Trole of small non-coding RNAs in fitness, neurodegeneration and healthy aging

Andreas Keller1, Christina Backes1, Tobias Fehlmann1, Fabian Kern1
Nicole Ludwig2, Martin Hart2, Eckart Meese2

 1 Center for Bioinformatics, Saarland University, 66123 Saarbrücken, Germany

2 Human Genetics, Saarland University, 66421 Homburg, Germany

Small non-coding RNAs (sncRNAs) are major regulators in physiological and pathophysiological processes. High-throughput sequencing offers its self as most promising tool to gain deep insights into the world of these tiny molecules. Starting from 26,355 human sncRNAs sequencing data sets and 465 Billion sequencing reads we obtained broad insights into the distribution of miRNAs in different tissues, cell types and a multitude of pathologies. These data are stored in the miRCarta database.


We focus on sncRNAs in neurodegenerative disorders including Parkinson’s and Alzheimer’s disease   with specific emphasis on patterns of sncRNAs, which are derived from the patients’ blood cells.

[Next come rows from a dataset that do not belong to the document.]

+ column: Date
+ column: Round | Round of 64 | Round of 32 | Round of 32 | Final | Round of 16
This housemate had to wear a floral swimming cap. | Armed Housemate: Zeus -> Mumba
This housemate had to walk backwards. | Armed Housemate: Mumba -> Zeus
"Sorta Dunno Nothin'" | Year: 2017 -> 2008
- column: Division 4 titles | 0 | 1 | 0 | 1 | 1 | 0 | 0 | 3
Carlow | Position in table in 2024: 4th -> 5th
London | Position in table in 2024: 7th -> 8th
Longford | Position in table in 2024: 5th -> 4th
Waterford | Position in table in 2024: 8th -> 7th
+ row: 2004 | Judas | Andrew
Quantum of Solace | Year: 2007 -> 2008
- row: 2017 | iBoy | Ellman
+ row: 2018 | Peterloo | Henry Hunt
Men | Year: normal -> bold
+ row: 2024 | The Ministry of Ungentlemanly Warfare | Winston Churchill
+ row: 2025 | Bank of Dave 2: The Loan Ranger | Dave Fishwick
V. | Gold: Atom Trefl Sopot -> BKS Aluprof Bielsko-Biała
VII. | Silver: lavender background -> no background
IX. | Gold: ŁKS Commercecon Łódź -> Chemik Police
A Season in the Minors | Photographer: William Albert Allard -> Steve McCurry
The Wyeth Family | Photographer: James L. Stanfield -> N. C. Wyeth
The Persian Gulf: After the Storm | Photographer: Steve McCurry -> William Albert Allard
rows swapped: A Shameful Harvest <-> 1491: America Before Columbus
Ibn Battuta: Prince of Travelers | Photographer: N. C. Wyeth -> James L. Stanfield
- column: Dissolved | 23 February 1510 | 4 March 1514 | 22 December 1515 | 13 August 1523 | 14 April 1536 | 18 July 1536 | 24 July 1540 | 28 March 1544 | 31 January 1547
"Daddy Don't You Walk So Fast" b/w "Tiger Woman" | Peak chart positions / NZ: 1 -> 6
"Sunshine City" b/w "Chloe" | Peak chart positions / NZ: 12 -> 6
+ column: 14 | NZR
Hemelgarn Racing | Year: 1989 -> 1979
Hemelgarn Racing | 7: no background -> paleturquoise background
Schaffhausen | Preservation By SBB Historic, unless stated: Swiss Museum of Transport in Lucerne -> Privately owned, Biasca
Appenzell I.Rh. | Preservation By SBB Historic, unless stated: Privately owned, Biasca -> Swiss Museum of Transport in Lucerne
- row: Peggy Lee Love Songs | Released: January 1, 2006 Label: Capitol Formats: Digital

We also shed light on the effect of physical exercises and personalized training on circulating sncRNAs with the idea to uncover their role in preventing diseases. In this context, we present new data on sequencing of low amounts of RNA – down to only 50pg – collected by home-sampling devices. Towards functional considerations we present insights on how sncRNAs, especially microRNAs, jointly regulate gene activity in general, and in particular the gene activity in central cellular signaling cascades as the NF-κB pathway and calcium signaling.  To this end we employ semi-automated reporter assays. To further understand the molecular mechanisms of the micoRNA functionality, we analyze the non-canonical miRNA targeting and provide evidence for a gene targeting that is mediated by 5-mer fragments. 


In sum, small non-coding RNAs are important regulators during the entire human lifespan, from the fertilization over development, to aging processes including neurodegeneration. A better understanding of sncRNAs, and in consequence new options for a directed modulation of sncRNA functions bears the promise to contribute to an overall better health and specifically to a heathier aging.